Il n’y a presque pas un Kurde qui ne découvre aujourd’hui qu’il a une grand-mère arménienne, mariée de force
« Le peuple kurde est en train de payer la note du passé, explique l’écrivain Orhan Miroglu. Nous avons commis le génocide. Il est vrai que les chefs féodaux kurdes étaient instrumentalisés par le pouvoir Jeune-Turc, mais ils ne sont pas innocents, ils ont accepté de faire le sale boulot ». Miroglu en sait quelque chose. Ses propres oncles, seigneurs de la région de Batman, ont perpétré les massacres. Et puis la machine génocidaire s’est retournée contre eux, et les a dévorés. Deux générations plus tard, la vérité surgit dans toute sa cruauté. « Il n’y a presque pas un Kurde qui ne découvre aujourd’hui qu’il a une grand-mère arménienne, mariée de force. Nous sommes issus de ce mélange de gènes. C’est seulement en reconnaissant notre part arménienne et notre crime contre les Arméniens que nous pourrons essayer d’atténuer – peut-être – leur souffrance ».

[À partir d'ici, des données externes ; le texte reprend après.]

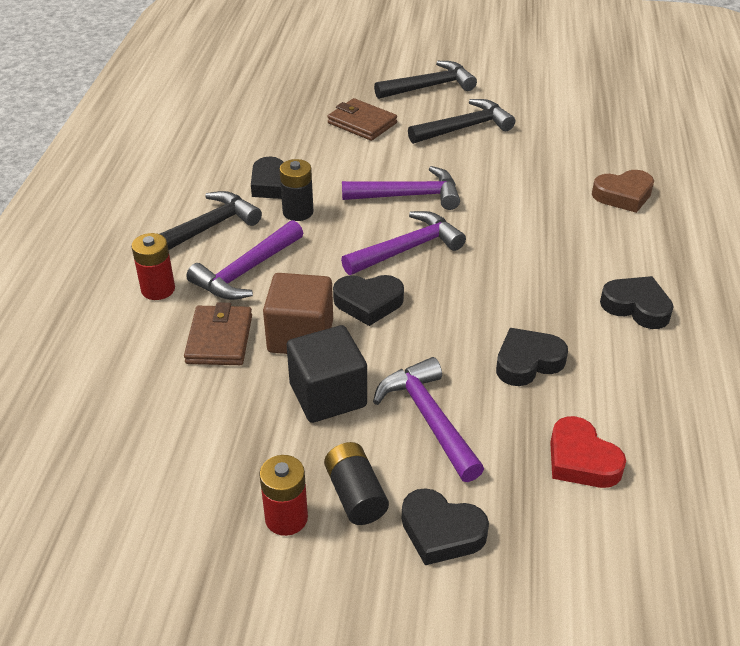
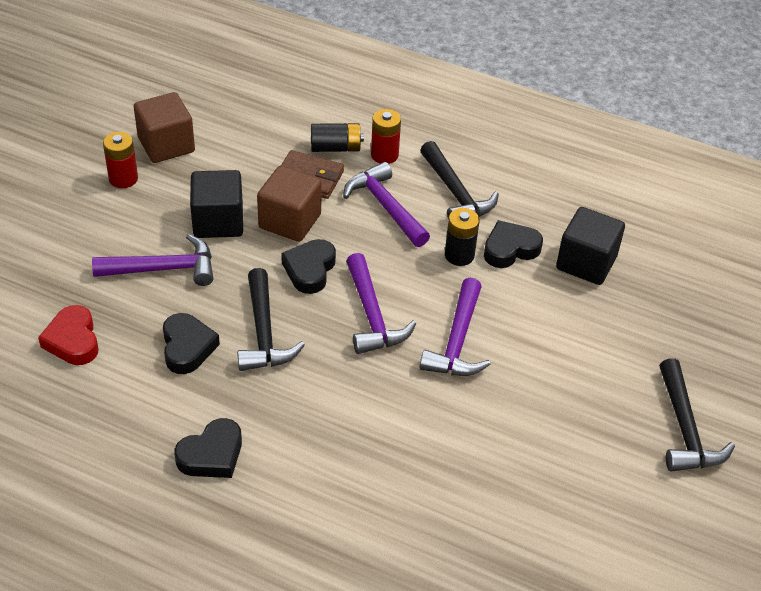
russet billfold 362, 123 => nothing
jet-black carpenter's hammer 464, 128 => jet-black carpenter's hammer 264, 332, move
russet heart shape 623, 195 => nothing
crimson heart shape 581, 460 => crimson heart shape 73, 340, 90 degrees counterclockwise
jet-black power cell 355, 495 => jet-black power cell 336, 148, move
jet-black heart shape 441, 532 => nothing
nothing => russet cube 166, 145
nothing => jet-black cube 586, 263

La majorité des 28 députés kurdes, ainsi que le président du DTP (parti kurde, proche du PKK), n’hésitent plus à reconnaître publiquement la responsabilité de leur peuple dans les crimes de 1915. Plus remarquable encore, ils sont aujourd’hui rejoints par des Turcs sur la voie de la repentance. « Ma conscience ne peut accepter que l’on reste indifférent à la Grande Catastrophe que les Arméniens ottomans ont subie en 1915, et qu’on la nie. Je rejette cette injustice et, pour ma part, je partage les sentiments et les peines de mes sœurs et frères arméniens et je leur demande pardon ». Ce court texte, rédigé par trois intellectuels d’Istanbul et mis en ligne en décembre 2008 (1) a recueilli 30 000 signatures en quelques jours. Un chiffre étonnant, qui déborde largement l’intelligentsia occidentalisée. Inouï surtout si l’on songe à la force du négationnisme d’État et au risque de condamnation pour « atteinte à l’identité turque » en vertu de l’article 301 – un texte de loi qui a été brandi contre le prix Nobel Orhan Pamuk, et contre le journaliste arménien Hrant Dink.
En tant que Turc et musulman, j’ai bénéficié de l’héritage de l’Empire ottoman, je dois aussi en assumer le passif
L’assassinat de ce dernier, il y a deux ans, sur un trottoir d’Istanbul, est reconnu par tous comme le grand déclencheur de cette vague de repentance. « Hrant nous a laissé une mission : lutter contre l’amnésie historique comme il l’a fait au prix de sa vie, explique Ali Bayramoglu, un des initiateurs de la pétition. L’État n’est pas le seul à devoir régler les dettes du passé – la société doit le faire également. En tant que Turc et musulman, j’ai bénéficié de l’héritage de l’Empire ottoman, je dois aussi en assumer le passif ». Pour la célèbre danseuse Zeynep Tanbay, qui veut demander publiquement pardon aux Arméniens depuis le jour où Hrant est tombé, ces signatures révèlent un véritable mouvement citoyen. Avec ses amis de l’association Dur-de qui lutte contre le racisme et le nationalisme, elle prépare un voyage à Erevan sur la lancée de la campagne d’excuse. Une autre association de jeunes envisage une marche pacifique vers la frontière arménienne, scellée depuis des années.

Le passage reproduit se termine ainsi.